CDS not reachable from Lucia
The CAMS Climate Data Store (CDS) API is blocked from the Lucia network. All CAMS data is downloaded to the marines server by the LOCAL DAG and then pushed to Lucia over SSH. The disabled file LUCIA/download_CAMS.py__cds_not_reachable_from_Lucia documents this constraint.
download_CAMS (LOCAL)¶
| Property | Value |
|---|---|
| Schedule | 30 09 * * * (09:30 UTC) |
| Retries | 87 x 10 min (up to midnight) |
| Source | CAMS Global Atmospheric Composition Forecasts via CDS API |
| Intermediate file | /opt/airflow/marines_data/data/CAMS/tempo.zip |
| Output files | cams_y{Y}m{M}d{D}.nc (today through T+4) |
| Mean forecast | mean_forecast.nc (average of last 5 days) |
| File | LOCAL/download_CAMS.py |
download_cams ─────────────────────────────────────┐
│
release_at_1230 >> extend_cams >> copy_to_lucia ─┘
>> copy_to_docker
The download_cams and release_at_1230 tasks run in parallel from the DAG start at 09:30 UTC. They are not connected by a dependency. The intent is:
download_camsfetches the data and writes per-day NC files. On normal days this finishes within an hour.release_at_1230simply waits until the wall clock reaches 12:30 UTC, ensuring that even if the CDS API is delayed, we wait for the freshest available data.- Once 12:30 UTC is reached,
extend_camsaverages the last 5 daily files intomean_forecast.nc, which serves as a fallback for days T+5 through T+9.
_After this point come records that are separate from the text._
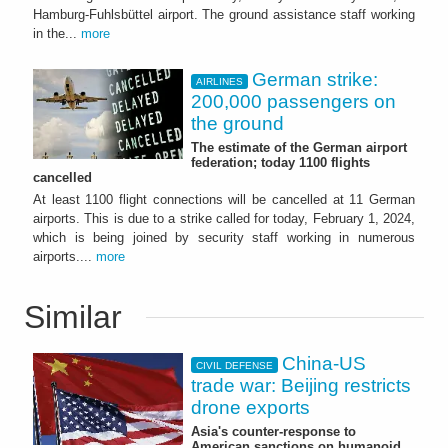
Hamburg-Fuhlsbüttel airport. The ground assistance staff working
in the...
more
German strike:
AIRLINES
200,000 passengers on
the ground
The estimate of the German airport
federation; today 1100 flights
cancelled
At least 1100 flight connections will be cancelled at 11 German
airports. This is due to a strike called for today, February 1, 2024,
which is being joined by security staff working in numerous
airports....
more
Similar
China-US
CIVIL DEFENSE
trade war: Beijing restricts
drone exports
Asia's counter-response to
American sanctions on humanoid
The CDS request downloads 120-hour atmospheric deposition forecasts for:
| CDS variable | Short name | NEMO variable |
|---|---|---|
| Dry deposition of coarse mode nitrate aerosol | aerddpnic |
NOS (nitrogen oxidized) |
| Dry deposition of fine mode nitrate aerosol | aerddpnif |
NOS |
| Wet deposition of coarse/fine mode nitrate (convective + large-scale) | aerwdcnic, aerwdlnic, aerwdcnif, aerwdlnif |
NOS |
| Dry deposition of ammonium aerosol | aerddpam |
NHS (ammonium) |
| Wet deposition of ammonium aerosol (convective + large-scale) | aerwdcam, aerwdlam |
NHS |
Units are converted from kg/m2/s to mmol/m2/s during processing. The spatial domain is [48.75N, 25.5E, 39N, 43.5E] (Black Sea region).
After creating the per-day files, the download_cams task validates that:
- All 5 expected files exist on disk.
- Neither
NOSnorNHScontains NaN values or values above1e6 mmol/m2/s.
If validation fails, all generated files are deleted and the task raises a ValueError to trigger the Airflow retry. This prevents silently writing corrupt data to the forcing directory.
copy_to_lucia uploads files cams_y{Y}m{M}d{D}.nc for days T+0 through T+9 to the Lucia gateway home directory, then SCPs them to the Lucia frontal node:
For days beyond T+4 where no per-day file exists yet, mean_forecast.nc is used as a substitute.
copy_to_docker copies the same files to /opt/airflow/marines_data/backupPU/forcing/CAMS/ for the GCP model. It deletes all previous CAMS files in that directory except yesterday's file and two special static files (bsfs_cams_bilin.nc, deposition.nc).
The CDS API key is read from /opt/airflow/marines_data/cdsapirc.ads (not from Airflow Variables or Connections).
NIHWM river data¶
download_nihwm (Lucia)¶
| Property | Value |
|---|---|
| Schedule | 10 16 * * * (16:10 UTC) |
| Retries | 45 x 10 min |
| Destination | /gpfs/.../data/Rivers/nihwm/ |
| File | LUCIA/download_nihwm.py |
Runs nohup /gpfs/.../data/Rivers/nihwm/get.sh on Lucia. The verification check looks for HF_{today}*.csv.